OF ALL THE RIDERS YOU HAVE WORKED WITH, WHOM ARE YOU MOST PROUD OF? Ryan Dungey. I’m very proud of my time with riders like Ricky Carmichael, Jean-Michel Bayle, Jeremy McGrath and Ricky Johnson, but they were established stars. My role in their careers was to help them, but not to mold them. In Ryan, I had a kid from the very early stage of his career all the way to the top. I was proud to be able to give him the things he needed to show what he was capable of. I didn’t give him the talent—I just gave him the chance.
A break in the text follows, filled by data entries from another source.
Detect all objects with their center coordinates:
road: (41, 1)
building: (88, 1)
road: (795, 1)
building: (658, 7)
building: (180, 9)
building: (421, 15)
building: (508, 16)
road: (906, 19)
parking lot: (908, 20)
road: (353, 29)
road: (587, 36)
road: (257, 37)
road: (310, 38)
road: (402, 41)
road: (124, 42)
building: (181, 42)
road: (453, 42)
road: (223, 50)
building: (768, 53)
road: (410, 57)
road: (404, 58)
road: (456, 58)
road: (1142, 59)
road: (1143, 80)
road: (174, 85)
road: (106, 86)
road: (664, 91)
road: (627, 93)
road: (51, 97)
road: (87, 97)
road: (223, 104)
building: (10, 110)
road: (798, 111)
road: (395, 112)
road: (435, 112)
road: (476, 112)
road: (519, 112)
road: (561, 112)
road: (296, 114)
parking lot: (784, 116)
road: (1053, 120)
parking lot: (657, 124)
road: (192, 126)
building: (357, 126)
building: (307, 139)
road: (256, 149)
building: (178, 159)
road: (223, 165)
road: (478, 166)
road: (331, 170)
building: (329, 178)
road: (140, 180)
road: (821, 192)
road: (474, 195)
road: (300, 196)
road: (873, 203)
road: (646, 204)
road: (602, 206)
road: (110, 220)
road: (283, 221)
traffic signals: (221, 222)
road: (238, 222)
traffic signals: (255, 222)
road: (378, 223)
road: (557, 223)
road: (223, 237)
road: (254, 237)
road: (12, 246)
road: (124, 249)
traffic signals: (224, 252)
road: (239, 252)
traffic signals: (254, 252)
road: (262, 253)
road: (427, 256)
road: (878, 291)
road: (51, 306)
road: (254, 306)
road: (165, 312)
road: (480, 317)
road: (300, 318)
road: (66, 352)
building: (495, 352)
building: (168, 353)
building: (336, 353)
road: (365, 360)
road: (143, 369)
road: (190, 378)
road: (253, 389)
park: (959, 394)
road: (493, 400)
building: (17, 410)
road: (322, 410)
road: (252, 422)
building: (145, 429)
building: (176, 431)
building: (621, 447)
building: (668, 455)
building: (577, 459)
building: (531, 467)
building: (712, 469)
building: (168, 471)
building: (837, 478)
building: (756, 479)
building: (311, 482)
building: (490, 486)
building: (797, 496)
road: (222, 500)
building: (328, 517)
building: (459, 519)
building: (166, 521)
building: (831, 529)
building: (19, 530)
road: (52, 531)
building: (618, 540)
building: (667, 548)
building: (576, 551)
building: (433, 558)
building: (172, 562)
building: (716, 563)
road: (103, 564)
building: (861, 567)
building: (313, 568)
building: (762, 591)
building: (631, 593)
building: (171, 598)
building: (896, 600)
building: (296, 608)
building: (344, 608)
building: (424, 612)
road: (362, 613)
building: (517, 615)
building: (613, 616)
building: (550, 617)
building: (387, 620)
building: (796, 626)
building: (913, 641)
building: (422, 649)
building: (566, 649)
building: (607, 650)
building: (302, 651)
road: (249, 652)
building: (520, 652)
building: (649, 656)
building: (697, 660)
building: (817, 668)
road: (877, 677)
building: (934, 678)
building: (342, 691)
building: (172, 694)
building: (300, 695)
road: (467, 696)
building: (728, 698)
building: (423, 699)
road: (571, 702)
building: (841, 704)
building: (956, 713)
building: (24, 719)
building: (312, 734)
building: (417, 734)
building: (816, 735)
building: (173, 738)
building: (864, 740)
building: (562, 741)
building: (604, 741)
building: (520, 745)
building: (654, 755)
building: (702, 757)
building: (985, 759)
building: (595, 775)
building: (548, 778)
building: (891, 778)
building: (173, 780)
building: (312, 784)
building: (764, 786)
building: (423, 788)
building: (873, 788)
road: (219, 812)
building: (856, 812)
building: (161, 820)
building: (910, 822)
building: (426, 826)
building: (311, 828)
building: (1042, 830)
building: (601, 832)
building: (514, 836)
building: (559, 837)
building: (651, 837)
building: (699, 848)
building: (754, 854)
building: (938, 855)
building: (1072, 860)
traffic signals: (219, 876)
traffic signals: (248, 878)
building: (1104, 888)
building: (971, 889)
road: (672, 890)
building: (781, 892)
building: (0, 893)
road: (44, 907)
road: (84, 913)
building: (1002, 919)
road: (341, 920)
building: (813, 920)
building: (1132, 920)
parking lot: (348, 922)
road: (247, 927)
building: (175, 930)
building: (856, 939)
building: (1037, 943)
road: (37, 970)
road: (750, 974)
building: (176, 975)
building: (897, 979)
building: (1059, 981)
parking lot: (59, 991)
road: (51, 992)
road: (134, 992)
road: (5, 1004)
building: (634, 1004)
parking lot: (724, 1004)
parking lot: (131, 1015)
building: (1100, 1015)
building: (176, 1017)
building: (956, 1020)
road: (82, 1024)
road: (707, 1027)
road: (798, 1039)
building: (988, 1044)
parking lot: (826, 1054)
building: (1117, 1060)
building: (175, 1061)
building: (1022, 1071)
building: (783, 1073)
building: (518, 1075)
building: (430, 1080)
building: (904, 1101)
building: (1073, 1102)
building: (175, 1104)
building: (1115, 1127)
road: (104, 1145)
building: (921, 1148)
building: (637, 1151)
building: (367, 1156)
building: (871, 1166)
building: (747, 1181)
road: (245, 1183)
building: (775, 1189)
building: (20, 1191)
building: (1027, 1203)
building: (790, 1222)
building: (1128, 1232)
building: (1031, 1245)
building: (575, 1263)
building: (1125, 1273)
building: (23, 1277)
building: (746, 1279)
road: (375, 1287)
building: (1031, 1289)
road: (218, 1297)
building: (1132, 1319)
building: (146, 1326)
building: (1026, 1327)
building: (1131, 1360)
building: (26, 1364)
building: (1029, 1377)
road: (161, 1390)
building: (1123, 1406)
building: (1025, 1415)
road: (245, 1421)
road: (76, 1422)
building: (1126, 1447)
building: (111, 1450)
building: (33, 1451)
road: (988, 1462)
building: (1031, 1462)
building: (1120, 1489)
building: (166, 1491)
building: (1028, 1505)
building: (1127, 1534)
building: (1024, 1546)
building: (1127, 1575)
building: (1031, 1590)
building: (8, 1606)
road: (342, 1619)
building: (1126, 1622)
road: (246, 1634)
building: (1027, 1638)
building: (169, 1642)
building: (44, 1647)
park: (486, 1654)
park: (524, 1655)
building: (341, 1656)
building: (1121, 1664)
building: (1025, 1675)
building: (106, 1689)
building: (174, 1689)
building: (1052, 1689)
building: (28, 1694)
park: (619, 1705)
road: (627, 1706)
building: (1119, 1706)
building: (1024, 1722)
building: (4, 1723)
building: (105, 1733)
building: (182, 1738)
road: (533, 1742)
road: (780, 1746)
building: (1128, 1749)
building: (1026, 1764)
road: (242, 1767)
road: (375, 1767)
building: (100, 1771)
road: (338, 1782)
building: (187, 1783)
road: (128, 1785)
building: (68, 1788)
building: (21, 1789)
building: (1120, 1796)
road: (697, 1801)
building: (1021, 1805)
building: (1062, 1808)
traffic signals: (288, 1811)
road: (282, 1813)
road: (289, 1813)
DO YOU THINK THAT 250 TWO-STROKES SHOULD BE ALLOWED TO RACE AGAINST 250 FOUR-STROKES? Yes. I think it would be fine. The two-stroke makes more horsepower, but it makes it over a narrower range, while the four-stroke makes less power, but has a broad powerband. I think they are equal machines. The two-stroke would be better in sand and deep loam, while the four-stroke would be better on harder dirt. It takes a more talented rider to race the two-stroke and I can see where it would be difficult for most of the current 250 four-stroke riders to make the change. I’d wouldn’t oppose a rule change.
HOW WOULD YOU DESCRIBE THE METHODS THAT HAVE MADE YOU SUCCESSFUL AT HONDA, SUZUKI AND KTM? It may sound funny, but I think that one of my strengths is that I’m a slow learner. I don’t like change. I go to the same restaurant all the time. When I get to that restaurant, I eat the same food every time. I’m steady, but I’m determined. Once I learn that something is good, I never forget it.